3 Simple Lifestyle Changes to Lessen Your Carbon Footprint

Culture

I come from a country with a somewhat dubious stance on the environment.

My native Bahamas has stringent laws in place with vicious penalties you'd need to sell a major organ to deal with in-place to protect our oceans and most of the life within it, but I only know a handful of people who give a hoot in hell about their carbon footprint, never mind knowing just what a carbon footprint is.

Most of the places I've lived since leaving have had a similarly ambiguous policy in regards to carbon footprint management (Panama, Thailand, Florida) but it wasn't until coming to Washington state that I found myself woefully unprepared and unenlightened to really come to grips with lessening my carbon footprint. A very green conscious city threw me for a terrible learning curve upon my initial arrival, but now nearly a year later I'm as savvy and anti-carbon-footprint as people who have been doing it their whole life (Or I'd like to think I am). So for those others like me who grew up either not knowing or not having the facilities to be carbon aware, some wisdom on some simple lifestyle changes you can make to reduce your carbon footprint.

1. Use reusable bags when shopping

There are few things I love more than going to the food store and filling up my fridge and cabinets. It's also a bonus to do so while not having to worry about the vague threat of exotic food poisoning, but I digress. Suffice it to say grocery shopping is a guilty pleasure, but only when they started charging me for plastic grocery bags did I start carrying reusable bags on a regular basis.

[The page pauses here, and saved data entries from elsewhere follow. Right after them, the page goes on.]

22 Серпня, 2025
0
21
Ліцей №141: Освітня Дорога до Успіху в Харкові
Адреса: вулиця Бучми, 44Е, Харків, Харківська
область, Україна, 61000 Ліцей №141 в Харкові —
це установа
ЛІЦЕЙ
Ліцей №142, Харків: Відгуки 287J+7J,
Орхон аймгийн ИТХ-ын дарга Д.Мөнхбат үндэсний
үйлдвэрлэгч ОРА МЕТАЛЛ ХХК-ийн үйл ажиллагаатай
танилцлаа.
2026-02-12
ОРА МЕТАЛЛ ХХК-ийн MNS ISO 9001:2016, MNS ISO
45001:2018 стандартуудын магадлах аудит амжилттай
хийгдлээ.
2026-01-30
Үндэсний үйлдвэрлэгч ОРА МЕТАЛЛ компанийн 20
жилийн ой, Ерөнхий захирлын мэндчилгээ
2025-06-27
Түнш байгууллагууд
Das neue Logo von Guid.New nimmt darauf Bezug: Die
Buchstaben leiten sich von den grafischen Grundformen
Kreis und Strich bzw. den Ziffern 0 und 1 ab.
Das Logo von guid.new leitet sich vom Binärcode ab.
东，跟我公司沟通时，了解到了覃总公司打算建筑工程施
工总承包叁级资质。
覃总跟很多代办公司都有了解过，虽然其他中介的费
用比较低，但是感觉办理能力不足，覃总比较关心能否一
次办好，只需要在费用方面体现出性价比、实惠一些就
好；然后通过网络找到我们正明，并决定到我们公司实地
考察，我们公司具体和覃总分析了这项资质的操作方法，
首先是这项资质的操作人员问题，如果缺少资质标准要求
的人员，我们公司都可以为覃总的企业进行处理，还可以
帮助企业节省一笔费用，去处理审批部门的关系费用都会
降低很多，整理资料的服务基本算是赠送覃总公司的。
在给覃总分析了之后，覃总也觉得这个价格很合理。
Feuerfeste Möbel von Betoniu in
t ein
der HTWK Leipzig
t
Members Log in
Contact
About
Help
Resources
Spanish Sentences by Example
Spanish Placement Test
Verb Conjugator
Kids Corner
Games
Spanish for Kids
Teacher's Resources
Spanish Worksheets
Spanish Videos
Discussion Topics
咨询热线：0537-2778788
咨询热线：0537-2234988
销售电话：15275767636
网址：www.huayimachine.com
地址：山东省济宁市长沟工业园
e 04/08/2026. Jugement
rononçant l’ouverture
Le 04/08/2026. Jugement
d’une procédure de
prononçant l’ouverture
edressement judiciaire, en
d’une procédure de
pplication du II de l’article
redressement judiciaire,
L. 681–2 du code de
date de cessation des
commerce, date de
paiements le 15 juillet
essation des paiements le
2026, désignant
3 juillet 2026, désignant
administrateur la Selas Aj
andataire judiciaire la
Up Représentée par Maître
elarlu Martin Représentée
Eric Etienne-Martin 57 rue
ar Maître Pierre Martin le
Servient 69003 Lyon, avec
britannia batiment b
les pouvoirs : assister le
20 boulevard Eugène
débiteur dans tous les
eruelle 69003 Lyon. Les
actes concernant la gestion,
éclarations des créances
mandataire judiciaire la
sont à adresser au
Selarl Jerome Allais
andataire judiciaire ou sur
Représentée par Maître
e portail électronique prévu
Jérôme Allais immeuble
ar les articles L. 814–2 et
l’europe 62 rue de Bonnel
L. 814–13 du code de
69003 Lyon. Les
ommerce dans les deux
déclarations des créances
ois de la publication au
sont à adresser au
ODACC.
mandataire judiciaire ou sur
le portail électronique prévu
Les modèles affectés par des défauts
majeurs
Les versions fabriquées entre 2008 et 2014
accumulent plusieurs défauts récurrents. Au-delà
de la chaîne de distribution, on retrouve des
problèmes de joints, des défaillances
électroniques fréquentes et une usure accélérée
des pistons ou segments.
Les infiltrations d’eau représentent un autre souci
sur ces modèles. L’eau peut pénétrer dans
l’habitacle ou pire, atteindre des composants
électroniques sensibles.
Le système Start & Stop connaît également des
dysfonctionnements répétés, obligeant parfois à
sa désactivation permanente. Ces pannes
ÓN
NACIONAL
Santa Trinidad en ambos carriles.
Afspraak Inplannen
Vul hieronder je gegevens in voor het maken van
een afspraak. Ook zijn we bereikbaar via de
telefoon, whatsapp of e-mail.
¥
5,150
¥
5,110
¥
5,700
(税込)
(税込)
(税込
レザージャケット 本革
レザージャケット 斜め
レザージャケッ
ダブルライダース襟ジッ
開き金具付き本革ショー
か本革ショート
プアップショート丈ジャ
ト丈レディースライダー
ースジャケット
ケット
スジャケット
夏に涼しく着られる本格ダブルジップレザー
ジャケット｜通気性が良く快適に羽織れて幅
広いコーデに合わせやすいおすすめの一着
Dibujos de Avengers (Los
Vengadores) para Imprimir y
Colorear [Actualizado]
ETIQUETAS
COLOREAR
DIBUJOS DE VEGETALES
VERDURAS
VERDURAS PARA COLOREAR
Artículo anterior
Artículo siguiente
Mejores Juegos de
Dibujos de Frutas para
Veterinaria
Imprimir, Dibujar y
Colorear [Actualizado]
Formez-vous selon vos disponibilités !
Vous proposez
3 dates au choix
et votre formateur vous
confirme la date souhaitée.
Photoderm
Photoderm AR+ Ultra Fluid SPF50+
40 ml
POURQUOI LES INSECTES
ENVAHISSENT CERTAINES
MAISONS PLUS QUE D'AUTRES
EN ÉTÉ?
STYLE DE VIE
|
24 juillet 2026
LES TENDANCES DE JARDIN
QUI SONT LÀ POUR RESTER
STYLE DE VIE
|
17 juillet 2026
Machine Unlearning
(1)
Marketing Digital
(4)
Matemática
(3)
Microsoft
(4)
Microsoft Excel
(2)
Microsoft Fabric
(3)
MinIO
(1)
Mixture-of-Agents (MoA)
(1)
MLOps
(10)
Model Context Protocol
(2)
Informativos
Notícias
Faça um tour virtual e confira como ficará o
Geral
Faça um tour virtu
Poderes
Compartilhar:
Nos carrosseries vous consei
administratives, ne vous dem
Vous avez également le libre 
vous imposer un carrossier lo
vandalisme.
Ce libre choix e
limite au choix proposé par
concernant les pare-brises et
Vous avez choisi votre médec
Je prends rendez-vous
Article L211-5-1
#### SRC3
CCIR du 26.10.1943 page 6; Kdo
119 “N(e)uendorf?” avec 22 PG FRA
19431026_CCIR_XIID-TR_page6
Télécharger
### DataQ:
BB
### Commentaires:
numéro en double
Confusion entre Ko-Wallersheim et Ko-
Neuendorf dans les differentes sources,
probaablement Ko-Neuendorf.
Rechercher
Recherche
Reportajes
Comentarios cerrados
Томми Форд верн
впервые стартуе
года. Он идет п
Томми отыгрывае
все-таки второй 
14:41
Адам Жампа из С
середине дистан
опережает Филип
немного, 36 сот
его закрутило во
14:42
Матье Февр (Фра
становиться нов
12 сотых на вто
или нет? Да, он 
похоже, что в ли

Then I saw the facts and became grateful for being forced to change; It's estimated that 100 billion plastic grocery bags are used every year in the United States, which averages out to 319 plastic bags per person going by 2012 population statistics. The grand total all of humanity uses in a year? One trillion. Those are some evil numbers given how it takes around a thousand years for plastic bags to degrade. Yes friend you read that right, you and I will be long dead with our skeletons stuck in a museum somewhere before those bags work themselves out of the environment. Do your grandchildren and theirs a favor: switch from plastics bags and keep a good deal of trash out of the environment.  

2. Walk, bike, or use public transportation to go places

Not owning a car is another relatively new experience for me. Ever since I got a driver's license I've have always had a personal mode of transportation whether I needed to go to work, school, or the beach for a late night, half drunk nude walk with pleasurable company of the female persuasion. That first changed when I moved to Panama, where I lived on an island so small everything vital was only a fifteen minute walk away, and then when I moved to Washington when I was too poor to afford a car and all the expenses that went with it. I've since learned that the average 10 mile round-trip commute 5 days a week for a year uses 124 gallons of gas and puts out a whopping 1.3 tons of CO2 a year. If you've got a mid-size car. Now stop and think about how far you have to commute and wonder at what the numbers must be if it's above 10 miles for the better part of your lifetime. Terrible, terrible, I know. Now obviously not everyone can bike or walk into work, so for those who still want to be environmentally savvy public transportation like the bus, train/subway or ferry are viable alternatives. If those options are out of your ability you can always carpool. Failing all else try and own a fuel efficient car, keep your tires properly maintained and avoid sudden acceleration/deceleration so as to cut down on gas consumption.

3. Avoid using disposable water bottles

If you're not like me you probably work out on a semi-frequent basis (I don't at all). It might be going to the gym a few nights out of the week, it might be jogging for a little while daily, play some kind of team sport. Whatever it is you probably do something physical, and you've probably bought a plastic water bottle from a convenience store to drink along the way, and dropping that habit is probably one of the better ideas on this list. I've fished my share of plastic water bottles out of the ocean in my time, and it's only a small amount compared to the 1500 bottles that get used every second in the USA. That totals up to around 50 billion per year and of that only 20% are recycled. The rest end up either in landfills or in the ocean, and unfortunately the ocean isn't full of people like me who fish the bottles out of the water. The greater tragedy however is that lots of animal life, particularly marine life, often mistake plastic water bottles and pieces of plastic water bottles as food, a mistake which not only often costs them their lives but turns them into swimming toxin farms that can end up sending people to the hospital. Do the environment a favor and buy a reusable bottle no matter how often you do or don't need a water bottle.